How can undergraduate geoscience instruction benefit from and contribute to effective research-based practices in other domains?

Rationale

Many research-based instructional and assessment practices in other disciplines (e.g., other natural sciences, social sciences, arts and humanities) and in different settings (e.g., K-12 education, informal or free-choice education, and internships) have been shown to be effective, and merit attention from geoscience educators. For example, Freeman et al. (2014) point out that irrespective of class size and course content, students in traditional lecture-based STEM classrooms are 1.5 times more likely to fail than those in classrooms using active learning strategies. Similarly, reflective assessment techniques like two-stage exams (Wieman, Rieger, & Heiner, 2014) and application of growth mindset (e.g., Dweck, 2006; Yeager et al., 2016) are shown to increase student engagement and learning. However, it is noteworthy that these studies incorporate scant data from teaching and learning in geoscience, and that strategies that have emerged from this research may be little-known and little-used by geoscience educators (McConnell et al., 2017). The realm of free-choice or informal STEM education (museums, science centers, parks, media, etc.) daily engages with a far greater number and diversity of learners than does formal STEM education (Bell et al., 2009), but the two realms tend to operate in isolation from each other.

Meta-analyses of currently effective research-based teaching, assessment, and professional-development practices in other fields and in other settings (e.g., Kober, 2015; Lund et al., 2015; Cleveland, Olimpo, & DeChenne-Peters, 2017), and more direct collaborations with researchers and practitioners in these domains in the future, will lead to fruitful implementation of new instructional strategies in geoscience. In turn, greater dissemination of methods used in and findings obtained from geoscience-education research, beyond our own disciplinary community, would benefit STEM education as a whole. It is clear that there should be many more connections and collaborations (Figure 3) between geoscience-education researchers and colleagues in other domains.

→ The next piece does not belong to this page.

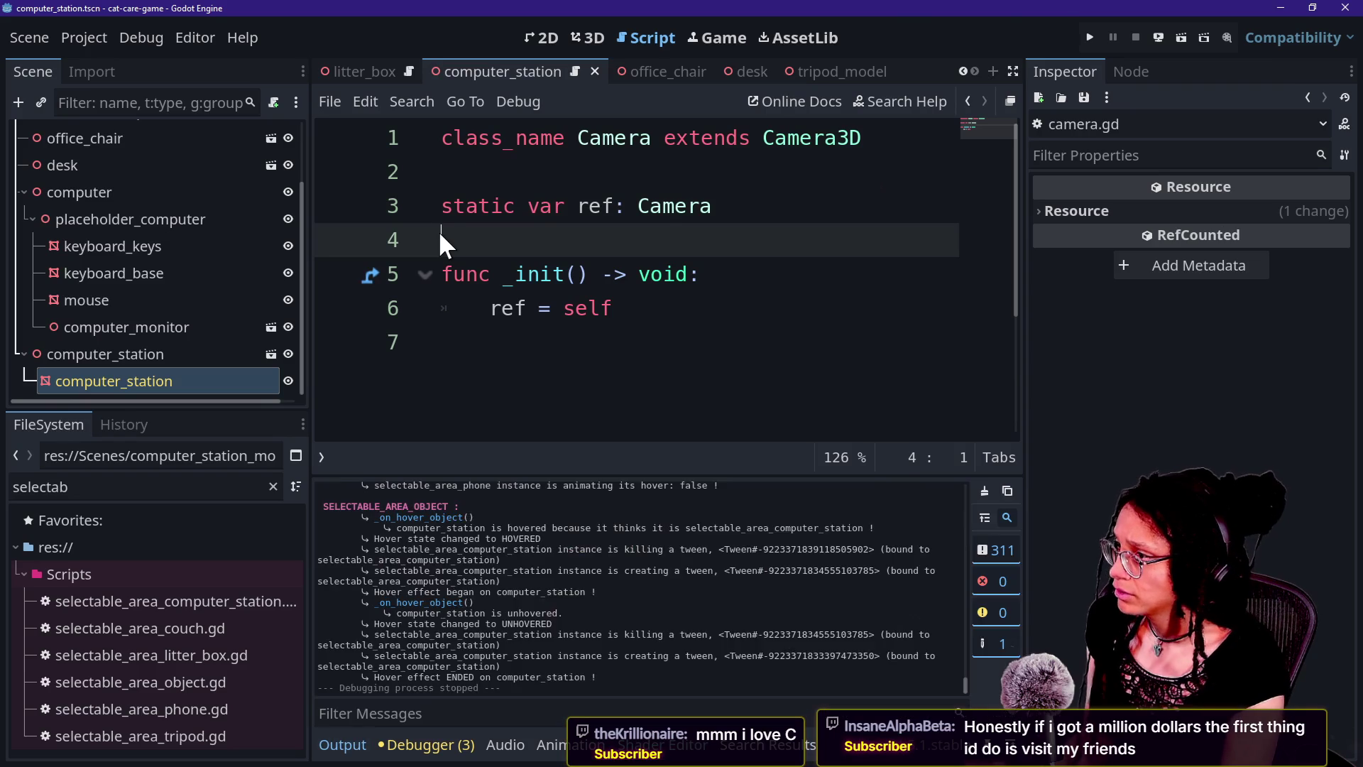
key("ctrl+shift+F11")
key("shift+alt+o")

Recommended Research Strategies

  1. Connect and collaborate more with education researchers and practitioners in different STEM disciplines and settings, facilitated by participation in emerging interdisciplinary programs (such as the STEM DBER Alliance) and interdisciplinary professional societies (such as the National Association for Research in Science Teaching and the American Educational Research Association).
  2. Connect and collaborate more with researchers and practitioners in the free-choice (informal) STEM educational community, facilitated by participation in organizations such as the National Association for Interpretation.
  3. Engage with cognitive psychologists who have interests in geoscience teaching and learning (e.g., Jaeger, Shipley, & Reynolds, 2017; Shipley & Tikoff, 2017) in conducting action research on undergraduate geoscience instruction.
  4. Collaborate with K-12, postgraduate, and workforce partners in longitudinal research about transfer of learning (e.g., Kuenzi, 2008; National Research Council, 2013)to enhance the effectiveness of undergraduate geoscience instruction.
  5. Expand on studies of the relative effectiveness of common transdisciplinary teaching and learning strategies in geoscience instruction (e.g., McConnell et al., 2017).